Verification with np package (static output):
The chunk below runs the same data through np::npreg() with the same fixed bandwidth to confirm the manual implementations match.
library(np)
library(tidyr)
library(ggplot2)
set.seed(7)
n <- 300
h <- 0.4
x_np <- runif(n, -pi, pi)
y_np <- sin(2 * x_np) + x_np / 2 + rnorm(n, 0, 0.5)
x_grid_np <- seq(-pi, pi, length.out = 100)
m_true <- sin(2 * x_grid_np) + x_grid_np / 2
# Manual implementations (same as exercise)
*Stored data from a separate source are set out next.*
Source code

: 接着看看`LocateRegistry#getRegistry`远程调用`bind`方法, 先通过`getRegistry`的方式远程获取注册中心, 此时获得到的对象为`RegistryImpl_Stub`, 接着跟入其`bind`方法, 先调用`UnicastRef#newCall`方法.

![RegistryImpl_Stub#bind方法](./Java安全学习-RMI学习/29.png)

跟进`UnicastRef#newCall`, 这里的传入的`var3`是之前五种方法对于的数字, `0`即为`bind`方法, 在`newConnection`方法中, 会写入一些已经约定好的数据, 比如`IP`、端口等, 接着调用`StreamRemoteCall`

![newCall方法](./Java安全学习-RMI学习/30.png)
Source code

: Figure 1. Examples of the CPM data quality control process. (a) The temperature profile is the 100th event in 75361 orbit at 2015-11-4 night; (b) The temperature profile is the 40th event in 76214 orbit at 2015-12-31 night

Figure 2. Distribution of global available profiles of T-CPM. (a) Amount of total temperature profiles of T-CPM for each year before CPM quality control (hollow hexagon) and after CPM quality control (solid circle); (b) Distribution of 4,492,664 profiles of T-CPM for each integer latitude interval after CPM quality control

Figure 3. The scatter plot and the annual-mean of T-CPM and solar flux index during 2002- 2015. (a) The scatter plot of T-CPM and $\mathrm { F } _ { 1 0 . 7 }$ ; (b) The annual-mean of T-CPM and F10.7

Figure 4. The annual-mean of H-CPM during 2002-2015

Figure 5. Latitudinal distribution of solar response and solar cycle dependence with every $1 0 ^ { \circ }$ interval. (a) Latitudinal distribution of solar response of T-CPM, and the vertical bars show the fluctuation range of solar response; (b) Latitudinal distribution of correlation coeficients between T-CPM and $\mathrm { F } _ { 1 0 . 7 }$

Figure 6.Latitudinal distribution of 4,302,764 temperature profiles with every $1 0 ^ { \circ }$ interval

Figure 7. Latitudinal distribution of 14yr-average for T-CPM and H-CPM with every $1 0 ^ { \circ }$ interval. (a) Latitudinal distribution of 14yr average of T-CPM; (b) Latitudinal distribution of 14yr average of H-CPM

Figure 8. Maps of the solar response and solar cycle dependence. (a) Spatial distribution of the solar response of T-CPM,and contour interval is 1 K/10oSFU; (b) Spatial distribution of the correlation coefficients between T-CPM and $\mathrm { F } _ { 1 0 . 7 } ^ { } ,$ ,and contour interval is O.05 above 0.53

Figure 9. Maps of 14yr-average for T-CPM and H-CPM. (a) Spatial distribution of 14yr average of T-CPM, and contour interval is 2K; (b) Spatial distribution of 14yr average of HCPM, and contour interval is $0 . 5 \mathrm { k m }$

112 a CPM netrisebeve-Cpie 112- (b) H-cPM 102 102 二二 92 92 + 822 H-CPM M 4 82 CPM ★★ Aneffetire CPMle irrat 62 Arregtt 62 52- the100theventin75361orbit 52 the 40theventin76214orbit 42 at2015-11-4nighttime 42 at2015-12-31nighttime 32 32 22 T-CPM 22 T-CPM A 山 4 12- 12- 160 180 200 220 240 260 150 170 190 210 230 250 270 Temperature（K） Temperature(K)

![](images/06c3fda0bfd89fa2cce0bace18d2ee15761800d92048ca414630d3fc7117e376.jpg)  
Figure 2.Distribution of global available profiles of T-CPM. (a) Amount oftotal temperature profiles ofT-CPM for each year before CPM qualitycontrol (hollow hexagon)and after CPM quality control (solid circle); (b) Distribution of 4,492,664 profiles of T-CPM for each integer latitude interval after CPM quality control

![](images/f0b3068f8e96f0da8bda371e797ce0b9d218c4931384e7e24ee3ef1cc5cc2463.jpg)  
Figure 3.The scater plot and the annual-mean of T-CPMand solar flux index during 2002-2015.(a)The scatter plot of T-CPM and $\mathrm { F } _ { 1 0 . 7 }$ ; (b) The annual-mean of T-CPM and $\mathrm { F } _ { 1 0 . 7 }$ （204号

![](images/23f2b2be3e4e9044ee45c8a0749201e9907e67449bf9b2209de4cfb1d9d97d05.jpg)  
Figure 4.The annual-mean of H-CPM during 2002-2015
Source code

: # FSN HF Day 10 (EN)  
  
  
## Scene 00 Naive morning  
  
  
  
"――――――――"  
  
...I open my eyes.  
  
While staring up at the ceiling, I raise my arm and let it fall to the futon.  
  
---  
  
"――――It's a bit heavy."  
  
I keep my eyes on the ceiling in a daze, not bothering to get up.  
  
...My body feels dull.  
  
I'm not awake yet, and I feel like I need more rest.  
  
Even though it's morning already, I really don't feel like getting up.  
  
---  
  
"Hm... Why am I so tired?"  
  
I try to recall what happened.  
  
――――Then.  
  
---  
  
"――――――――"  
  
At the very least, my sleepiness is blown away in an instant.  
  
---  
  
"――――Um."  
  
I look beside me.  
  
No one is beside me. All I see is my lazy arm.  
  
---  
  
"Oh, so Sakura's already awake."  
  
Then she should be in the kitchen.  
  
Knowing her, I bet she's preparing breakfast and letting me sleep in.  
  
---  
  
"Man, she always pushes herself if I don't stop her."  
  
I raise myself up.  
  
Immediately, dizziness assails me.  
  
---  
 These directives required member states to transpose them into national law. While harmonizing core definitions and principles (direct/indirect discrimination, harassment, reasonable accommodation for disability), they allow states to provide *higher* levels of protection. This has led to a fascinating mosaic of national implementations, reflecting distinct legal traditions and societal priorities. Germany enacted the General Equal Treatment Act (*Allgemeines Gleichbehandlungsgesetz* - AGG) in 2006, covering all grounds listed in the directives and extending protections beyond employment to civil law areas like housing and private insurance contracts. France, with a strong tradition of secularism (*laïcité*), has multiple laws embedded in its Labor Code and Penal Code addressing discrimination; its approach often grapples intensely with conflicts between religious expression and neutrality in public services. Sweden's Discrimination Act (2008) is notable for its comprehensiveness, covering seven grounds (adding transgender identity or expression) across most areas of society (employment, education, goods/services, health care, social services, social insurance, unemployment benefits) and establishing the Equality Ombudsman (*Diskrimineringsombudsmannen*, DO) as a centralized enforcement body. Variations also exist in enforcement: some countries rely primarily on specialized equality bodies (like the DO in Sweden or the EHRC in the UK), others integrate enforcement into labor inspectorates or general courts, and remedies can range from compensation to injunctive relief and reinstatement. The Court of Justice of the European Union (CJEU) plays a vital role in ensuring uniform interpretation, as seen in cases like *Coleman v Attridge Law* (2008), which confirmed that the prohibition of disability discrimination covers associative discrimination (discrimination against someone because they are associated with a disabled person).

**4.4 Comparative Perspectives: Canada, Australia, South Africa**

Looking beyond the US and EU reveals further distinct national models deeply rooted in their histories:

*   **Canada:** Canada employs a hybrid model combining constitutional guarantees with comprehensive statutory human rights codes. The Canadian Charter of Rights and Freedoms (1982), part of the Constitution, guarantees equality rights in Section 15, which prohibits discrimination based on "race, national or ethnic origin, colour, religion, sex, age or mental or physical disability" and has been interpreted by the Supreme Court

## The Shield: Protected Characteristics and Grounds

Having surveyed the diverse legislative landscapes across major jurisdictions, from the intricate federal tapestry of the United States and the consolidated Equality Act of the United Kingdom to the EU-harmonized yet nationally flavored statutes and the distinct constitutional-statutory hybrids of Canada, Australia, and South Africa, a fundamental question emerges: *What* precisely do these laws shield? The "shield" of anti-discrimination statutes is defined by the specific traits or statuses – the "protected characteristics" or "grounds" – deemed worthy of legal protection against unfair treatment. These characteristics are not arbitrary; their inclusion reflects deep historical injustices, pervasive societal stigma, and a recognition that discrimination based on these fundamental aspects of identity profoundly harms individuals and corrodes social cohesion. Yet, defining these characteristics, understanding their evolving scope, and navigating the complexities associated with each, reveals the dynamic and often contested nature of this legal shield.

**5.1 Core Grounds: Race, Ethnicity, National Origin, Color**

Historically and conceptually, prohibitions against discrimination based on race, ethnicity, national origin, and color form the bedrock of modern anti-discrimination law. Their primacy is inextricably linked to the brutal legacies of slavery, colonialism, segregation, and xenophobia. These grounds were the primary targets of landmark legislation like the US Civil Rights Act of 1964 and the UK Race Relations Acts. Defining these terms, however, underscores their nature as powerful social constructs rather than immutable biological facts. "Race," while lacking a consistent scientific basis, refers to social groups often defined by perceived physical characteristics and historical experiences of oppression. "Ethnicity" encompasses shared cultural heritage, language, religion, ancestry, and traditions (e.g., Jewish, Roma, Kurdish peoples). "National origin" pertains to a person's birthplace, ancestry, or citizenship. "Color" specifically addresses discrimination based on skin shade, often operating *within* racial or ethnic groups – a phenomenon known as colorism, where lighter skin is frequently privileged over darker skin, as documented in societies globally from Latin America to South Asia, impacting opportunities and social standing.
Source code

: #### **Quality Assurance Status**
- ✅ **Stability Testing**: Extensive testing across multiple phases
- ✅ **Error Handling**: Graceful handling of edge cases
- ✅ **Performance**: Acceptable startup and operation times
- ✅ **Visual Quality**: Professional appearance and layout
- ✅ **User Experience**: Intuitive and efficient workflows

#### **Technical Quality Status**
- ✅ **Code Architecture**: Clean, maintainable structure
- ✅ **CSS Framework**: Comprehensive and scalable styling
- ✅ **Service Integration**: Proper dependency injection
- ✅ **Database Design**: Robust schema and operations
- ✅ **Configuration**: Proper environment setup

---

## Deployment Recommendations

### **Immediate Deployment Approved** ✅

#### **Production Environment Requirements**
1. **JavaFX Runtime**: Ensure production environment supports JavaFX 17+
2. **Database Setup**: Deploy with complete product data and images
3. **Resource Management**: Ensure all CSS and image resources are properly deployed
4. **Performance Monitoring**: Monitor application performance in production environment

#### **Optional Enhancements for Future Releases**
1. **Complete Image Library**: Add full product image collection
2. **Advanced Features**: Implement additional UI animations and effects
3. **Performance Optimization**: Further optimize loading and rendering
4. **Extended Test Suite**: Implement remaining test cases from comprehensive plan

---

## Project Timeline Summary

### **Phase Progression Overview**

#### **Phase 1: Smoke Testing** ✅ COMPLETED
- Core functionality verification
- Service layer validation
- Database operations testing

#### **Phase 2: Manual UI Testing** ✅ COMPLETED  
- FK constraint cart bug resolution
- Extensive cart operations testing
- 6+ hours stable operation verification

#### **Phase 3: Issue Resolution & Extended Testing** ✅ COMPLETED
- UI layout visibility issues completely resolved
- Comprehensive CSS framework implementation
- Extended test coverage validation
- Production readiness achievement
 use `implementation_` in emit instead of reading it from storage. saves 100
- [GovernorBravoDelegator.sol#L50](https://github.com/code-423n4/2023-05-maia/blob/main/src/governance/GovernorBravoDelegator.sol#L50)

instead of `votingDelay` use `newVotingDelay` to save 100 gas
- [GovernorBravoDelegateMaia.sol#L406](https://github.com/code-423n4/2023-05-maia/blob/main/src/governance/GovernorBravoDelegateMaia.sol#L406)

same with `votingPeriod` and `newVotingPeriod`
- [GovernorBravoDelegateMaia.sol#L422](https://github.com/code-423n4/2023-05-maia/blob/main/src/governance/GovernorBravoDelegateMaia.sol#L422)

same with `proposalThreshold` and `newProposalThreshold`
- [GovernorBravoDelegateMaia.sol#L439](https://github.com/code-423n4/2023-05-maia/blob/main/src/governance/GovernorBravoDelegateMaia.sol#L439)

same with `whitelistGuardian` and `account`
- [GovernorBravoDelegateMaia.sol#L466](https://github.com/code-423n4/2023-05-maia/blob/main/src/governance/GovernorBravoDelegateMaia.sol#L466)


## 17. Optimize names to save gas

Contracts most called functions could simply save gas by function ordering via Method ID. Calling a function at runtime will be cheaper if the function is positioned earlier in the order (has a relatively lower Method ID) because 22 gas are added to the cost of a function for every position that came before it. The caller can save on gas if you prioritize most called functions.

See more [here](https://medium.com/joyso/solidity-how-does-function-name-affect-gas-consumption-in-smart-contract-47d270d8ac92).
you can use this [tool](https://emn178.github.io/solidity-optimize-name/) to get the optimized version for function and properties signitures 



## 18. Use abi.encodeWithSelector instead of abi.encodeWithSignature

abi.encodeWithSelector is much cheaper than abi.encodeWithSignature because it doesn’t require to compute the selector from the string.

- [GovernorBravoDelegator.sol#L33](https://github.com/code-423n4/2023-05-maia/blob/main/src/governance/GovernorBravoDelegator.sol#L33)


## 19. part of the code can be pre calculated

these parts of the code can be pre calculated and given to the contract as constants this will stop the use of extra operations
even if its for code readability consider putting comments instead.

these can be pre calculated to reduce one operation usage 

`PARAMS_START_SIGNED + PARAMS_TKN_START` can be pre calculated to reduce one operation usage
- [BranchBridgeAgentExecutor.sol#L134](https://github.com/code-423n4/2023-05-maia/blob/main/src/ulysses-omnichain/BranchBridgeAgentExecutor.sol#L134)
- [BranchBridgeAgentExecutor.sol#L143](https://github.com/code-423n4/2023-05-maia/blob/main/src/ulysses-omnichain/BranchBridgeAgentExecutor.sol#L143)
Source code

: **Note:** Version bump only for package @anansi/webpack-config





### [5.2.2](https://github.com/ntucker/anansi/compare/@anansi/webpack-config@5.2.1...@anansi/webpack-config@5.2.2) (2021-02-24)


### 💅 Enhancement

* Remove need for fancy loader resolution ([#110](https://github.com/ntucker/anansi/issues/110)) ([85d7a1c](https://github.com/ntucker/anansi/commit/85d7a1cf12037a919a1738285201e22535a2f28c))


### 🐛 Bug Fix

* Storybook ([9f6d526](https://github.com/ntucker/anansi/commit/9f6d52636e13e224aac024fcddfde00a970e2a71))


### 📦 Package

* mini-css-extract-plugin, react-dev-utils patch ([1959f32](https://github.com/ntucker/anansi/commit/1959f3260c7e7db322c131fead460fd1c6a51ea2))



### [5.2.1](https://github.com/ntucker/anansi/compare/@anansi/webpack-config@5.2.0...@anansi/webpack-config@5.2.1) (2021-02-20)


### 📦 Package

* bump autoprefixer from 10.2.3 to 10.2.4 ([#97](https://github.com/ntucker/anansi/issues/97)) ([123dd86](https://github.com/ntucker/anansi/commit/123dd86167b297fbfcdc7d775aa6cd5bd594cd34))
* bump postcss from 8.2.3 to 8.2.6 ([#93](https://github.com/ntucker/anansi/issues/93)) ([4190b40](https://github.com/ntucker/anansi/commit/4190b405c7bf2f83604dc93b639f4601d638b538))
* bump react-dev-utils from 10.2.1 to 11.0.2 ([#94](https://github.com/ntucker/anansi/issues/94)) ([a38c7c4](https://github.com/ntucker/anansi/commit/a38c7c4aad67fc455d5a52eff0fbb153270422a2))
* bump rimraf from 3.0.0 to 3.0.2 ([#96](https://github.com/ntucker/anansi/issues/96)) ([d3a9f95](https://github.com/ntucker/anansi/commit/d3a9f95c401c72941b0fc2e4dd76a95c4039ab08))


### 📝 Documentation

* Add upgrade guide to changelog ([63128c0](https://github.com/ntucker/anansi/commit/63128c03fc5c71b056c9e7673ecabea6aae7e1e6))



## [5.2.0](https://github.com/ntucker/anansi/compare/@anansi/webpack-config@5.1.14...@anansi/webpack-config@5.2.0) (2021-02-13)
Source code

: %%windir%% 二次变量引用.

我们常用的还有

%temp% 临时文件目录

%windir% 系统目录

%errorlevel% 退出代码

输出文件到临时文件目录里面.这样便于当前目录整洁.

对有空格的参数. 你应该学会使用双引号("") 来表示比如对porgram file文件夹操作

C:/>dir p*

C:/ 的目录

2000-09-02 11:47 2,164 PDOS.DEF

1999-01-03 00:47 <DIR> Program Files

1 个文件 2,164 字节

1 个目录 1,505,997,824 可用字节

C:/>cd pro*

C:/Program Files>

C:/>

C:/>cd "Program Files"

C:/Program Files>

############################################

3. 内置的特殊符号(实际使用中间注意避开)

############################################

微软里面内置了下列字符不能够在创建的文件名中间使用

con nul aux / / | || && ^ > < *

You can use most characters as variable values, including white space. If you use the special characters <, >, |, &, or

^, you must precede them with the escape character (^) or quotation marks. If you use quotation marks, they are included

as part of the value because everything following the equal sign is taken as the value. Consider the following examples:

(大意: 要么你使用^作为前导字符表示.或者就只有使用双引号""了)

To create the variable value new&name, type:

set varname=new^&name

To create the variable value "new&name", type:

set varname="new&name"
nw_at <- function(x0, x, y, h) {
w <- dnorm((x - x0) / h); sum(w * y) / sum(w)
}
ll_at <- function(x0, x, y, h) {
w <- dnorm((x - x0) / h)
fit <- lm.wfit(cbind(1, x - x0), y, w)
fit$coefficients[1]
}
m_nw_manual <- sapply(x_grid_np, nw_at, x = x_np, y = y_np, h = h)
m_ll_manual <- sapply(x_grid_np, ll_at, x = x_np, y = y_np, h = h)
# np package with same fixed bandwidth
bw_nw <- npregbw(y_np ~ x_np, regtype = "lc", bws = h, bandwidth.compute = FALSE)
bw_ll <- npregbw(y_np ~ x_np, regtype = "ll", bws = h, bandwidth.compute = FALSE)
m_nw_np <- npreg(bw_nw, exdat = x_grid_np)$mean
m_ll_np <- npreg(bw_ll, exdat = x_grid_np)$mean
# Plot comparing manual vs np
# Prepare data for plotting
df_nw <- data.frame(
x = x_grid_np,
Manual = m_nw_manual,
np_pkg = m_nw_np
) %>%
pivot_longer(-x, names_to = "Method", values_to = "Estimate")
df_ll <- data.frame(
x = x_grid_np,
Manual = m_ll_manual,
np_pkg = m_ll_np
) %>%
pivot_longer(-x, names_to = "Method", values_to = "Estimate")
# Nadaraya-Watson plot
p_nw <- ggplot(df_nw, aes(x = x, y = Estimate, color = Method, linetype = Method)) +
geom_line(size = 1) +
labs(title = "NW: Manual vs np", x = "x", y = "m(x)") +
scale_color_manual(values = c("firebrick", "black")) +
theme_bw()
# Local Linear plot
p_ll <- ggplot(df_ll, aes(x = x, y = Estimate, color = Method, linetype = Method)) +
geom_line(size = 1) +
labs(title = "LL: Manual vs np", x = "x", y = "m(x)") +
scale_color_manual(values = c("steelblue", "black")) +
theme_bw()
print(p_nw)
print(p_ll)
Max |manual NW - np NW|: 0 Max |manual LL - np LL|: 0
Exercise 8: Cross-Validation Bandwidth
Visualize the CV criterion as a function of \(h\) to understand what cross-validation is doing.
h_grid <- seq(0.05, 1.5, by = 0.05)
cv_vals <- numeric(length(h_grid))
for (j in seq_along(h_grid)) {
h <- h_grid[j]
loo_errors <- numeric(n_cv)
for (i in 1:n_cv) {
dists <- (x_cv[-i] - x_cv[i]) / h
weights <- dnorm(dists)
if (sum(weights) > 0) {
m_loo <- sum(weights * y_cv[-i]) / sum(weights)
} else {
m_loo <- mean(y_cv[-i])
}
loo_errors[i] <- (y_cv[i] - m_loo)^2
}
cv_vals[j] <- mean(loo_errors)
}
h_opt <- h_grid[which.min(cv_vals)]Interpretation
The CV curve is U-shaped:
- Left side (small \(h\)): Each point is estimated using very few neighbors. The fit is noisy and the leave-one-out errors are large because the estimate at each \(x_i\) is heavily influenced by just a handful of points – removing one observation changes the estimate substantially.
- Right side (large \(h\)): Each point is estimated using the whole dataset. This is essentially fitting a constant. The systematic bias (underfitting a curved function) dominates.
- Minimum: The CV-optimal bandwidth balances these two sources of error.
Summary
| Method | Estimand | Key assumption | What goes wrong if violated |
|---|---|---|---|
| OLS on \(Y\) | \(E[Y^* \mid X]\) | No censoring | Attenuation bias toward zero |
| OLS on \(Y^\#\) | \(E[Y^\# \mid X]\) | Random truncation | Upward bias |
| Tobit | \(E[Y^* \mid X]\) | Normality, homoskedasticity | Inconsistent |
| CLAD | \(\text{Med}[Y^* \mid X]\) | Symmetric median at zero | Local optima in estimation |
| Kernel density | \(f(x)\) | Smoothness of \(f\) | Larger bandwidth needed |
| Nadaraya-Watson | \(E[Y \mid X=x]\) | Smoothness of \(m(x)\), \(f(x)\) | Boundary bias |
| Local linear | \(E[Y \mid X=x]\) | Smoothness of \(m(x)\) | Slightly wider confidence bands |
Key practical takeaways:
- Always check the censoring rate before choosing an estimator. If it is very high (\(> 80\%\)), estimates of any kind are fragile.
- Report Tobit and CLAD side by side. Large disagreements suggest distributional misspecification.
- For kernel regression, the bandwidth matters far more than the choice of kernel. Always try multiple bandwidths and use cross-validation or a rule of thumb.
- Local linear is strictly preferred to Nadaraya-Watson in practice.